De radiotherapeuten hebben daarom in 2011 de richtlijn borstkanker opgesteld om boost-bestraling spaarzamer in te zetten dan voorheen. Deze aanbevelingen zijn echter niet overal even snel ingevoerd. Dat stelt Kay Schreuder in zijn proefschrift ‘Evolving breast cancer care’.
Richtlijn radiotherapie
Diagnostiek en behandeling van borstkanker zijn de afgelopen jaren sterk verbeterd. Dit heeft geleid tot hogere overleving en kwaliteit van leven. Het steeds vaker mogelijk om bijwerkingen te beperken door gerichte inzet van behandelingen, waar onder radiotherapie. In de jaren na publicatie van de richtlijn is de toepassing van de boost-bestraling bij invasieve borstkanker weliswaar gedaald maar er bestaat nog wel degelijk variatie tussen radiotherapeutische centra en ziekenhuizen.
Boost-bestraling
Na een borstsparende operatie volgt bijna altijd bestraling. Naast bestraling van de hele borst kan ook nog een boost-bestraling worden toegepast om de kans op terugkeer van de tumor verder te verkleinen. Deze boost lijkt vooral zinvol bij een hoog risico op terugkeer van de kanker in de borst, bijvoorbeeld als de patiënt relatief jong is, bij een agressieve tumor of als de tumor niet volledig is verwijderd na de operatie. Het zou beter zijn om niet meer altijd een boost te geven omdat deze huidklachten kan veroorzaken en een verslechterd cosmetisch resultaat oplevert. Bovendien wordt de kans op terugkeer van de ziekte in een behandelde borst steeds kleiner.
Gesprek met patiënt
Henk Struikmans, radiotherapeut LUMC Leiden: ‘Bij de sparende behandeling van borstkanker is het toepassen van de boost afgenomen van ongeveer 100 procent na de introductie van de borstsparende behandeling tot 43.5 procent in 2016. Dat is goed nieuws. Ik verwacht dat deze trend zich in komende jaren zal voorzetten.

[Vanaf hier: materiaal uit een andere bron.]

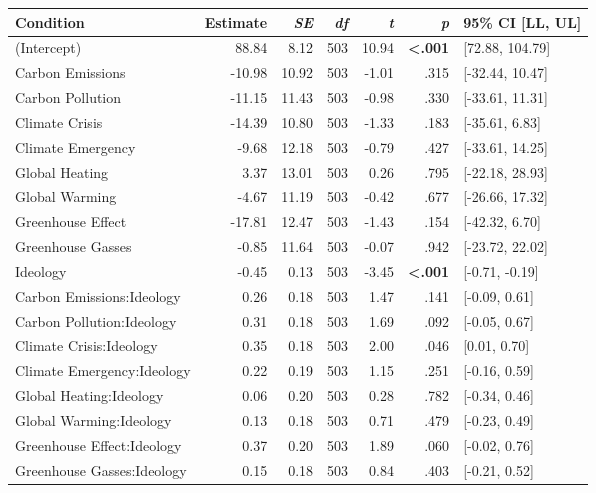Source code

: \begin{table}[ht]
\centering
\begin{tabular}{lrrrrrl}
  \hline
Condition & Estimate & \textit{SE} & \textit{df} & \textit{t} & \textit{p} & 95\% CI [LL, UL] \\ 
  \hline
(Intercept) & 88.84 & 8.12 & 503 & 10.94 & \textbf{\textless  .001} & [72.88, 104.79] \\ 
  Carbon Emissions & -10.98 & 10.92 & 503 & -1.01 & .315 & [-32.44, 10.47] \\ 
  Carbon Pollution & -11.15 & 11.43 & 503 & -0.98 & .330 & [-33.61, 11.31] \\ 
  Climate Crisis & -14.39 & 10.80 & 503 & -1.33 & .183 & [-35.61, 6.83] \\ 
  Climate Emergency & -9.68 & 12.18 & 503 & -0.79 & .427 & [-33.61, 14.25] \\ 
  Global Heating & 3.37 & 13.01 & 503 & 0.26 & .795 & [-22.18, 28.93] \\ 
  Global Warming & -4.67 & 11.19 & 503 & -0.42 & .677 & [-26.66, 17.32] \\ 
  Greenhouse Effect & -17.81 & 12.47 & 503 & -1.43 & .154 & [-42.32, 6.70] \\ 
  Greenhouse Gasses & -0.85 & 11.64 & 503 & -0.07 & .942 & [-23.72, 22.02] \\ 
  Ideology & -0.45 & 0.13 & 503 & -3.45 & \textbf{\textless  .001} & [-0.71, -0.19] \\ 
  Carbon Emissions:Ideology & 0.26 & 0.18 & 503 & 1.47 & .141 & [-0.09, 0.61] \\ 
  Carbon Pollution:Ideology & 0.31 & 0.18 & 503 & 1.69 & .092 & [-0.05, 0.67] \\ 
  Climate Crisis:Ideology & 0.35 & 0.18 & 503 & 2.00 & .046 & [0.01, 0.70] \\ 
  Climate Emergency:Ideology & 0.22 & 0.19 & 503 & 1.15 & .251 & [-0.16, 0.59] \\ 
  Global Heating:Ideology & 0.06 & 0.20 & 503 & 0.28 & .782 & [-0.34, 0.46] \\ 
  Global Warming:Ideology & 0.13 & 0.18 & 503 & 0.71 & .479 & [-0.23, 0.49] \\ 
  Greenhouse Effect:Ideology & 0.37 & 0.20 & 503 & 1.89 & .060 & [-0.02, 0.76] \\ 
  Greenhouse Gasses:Ideology & 0.15 & 0.18 & 503 & 0.84 & .403 & [-0.21, 0.52] \\ 
   \hline
\end{tabular}
\end{table}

Ook verwacht ik dat de uiteindelijke beslissing om wel of geen boost, met het duidelijk benoemen van alle voor- en nadelen, steeds vaker zal worden genomen tijdens het gesprek tussen de patiënt en de radiotherapeut.’
BVN
Borstkanker Vereniging Nederland benadrukt via Mirjam Velting, programmamanager Kwaliteit van leven, het belang van transparantie: ‘Het is belangrijk dat patiënten eerlijke onafhankelijk informatie krijgen zodat zich bewust zijn van de mogelijkheden en van eventuele verschillen tussen ziekenhuizen en vrijheid hebben in de behandelkeuzes die ze maken. In welk ziekenhuis ze ook behandeld worden.’
NABON
Het Nationaal Borstkankeroverleg Nederland (NABON) stelt bij vernieuwingen aanbevelingen op voor de richtlijn. Aafke Honkoop voorzitter NABON: ‘Variatie in het consequent doorvoeren van de richtlijn of het bewust afwijken van de richtlijn kan worden besproken in de regionale oncologienetwerken waarin ziekenhuizen samenwerken, zodat alle borstkankerpatiënten profiteren van nieuwe mogelijkheden in de diagnostiek en behandeling.’
Proefschrift
Het onderzoek maakt deel uit van het promotieonderzoek van Kay Schreuder aan de Universiteit Twente. Zijn onderzoek, dat is uitgevoerd samen met het Integraal Kankercentrum Nederland (IKNL) en de behandelaars, geeft inzicht in verschillen en oorzaken van variatie in bestraling. Door deze verschillen inzichtelijk te maken en te bespreken kan uiteindelijk de zorg voor mensen met borstkanker nog meer verbeteren.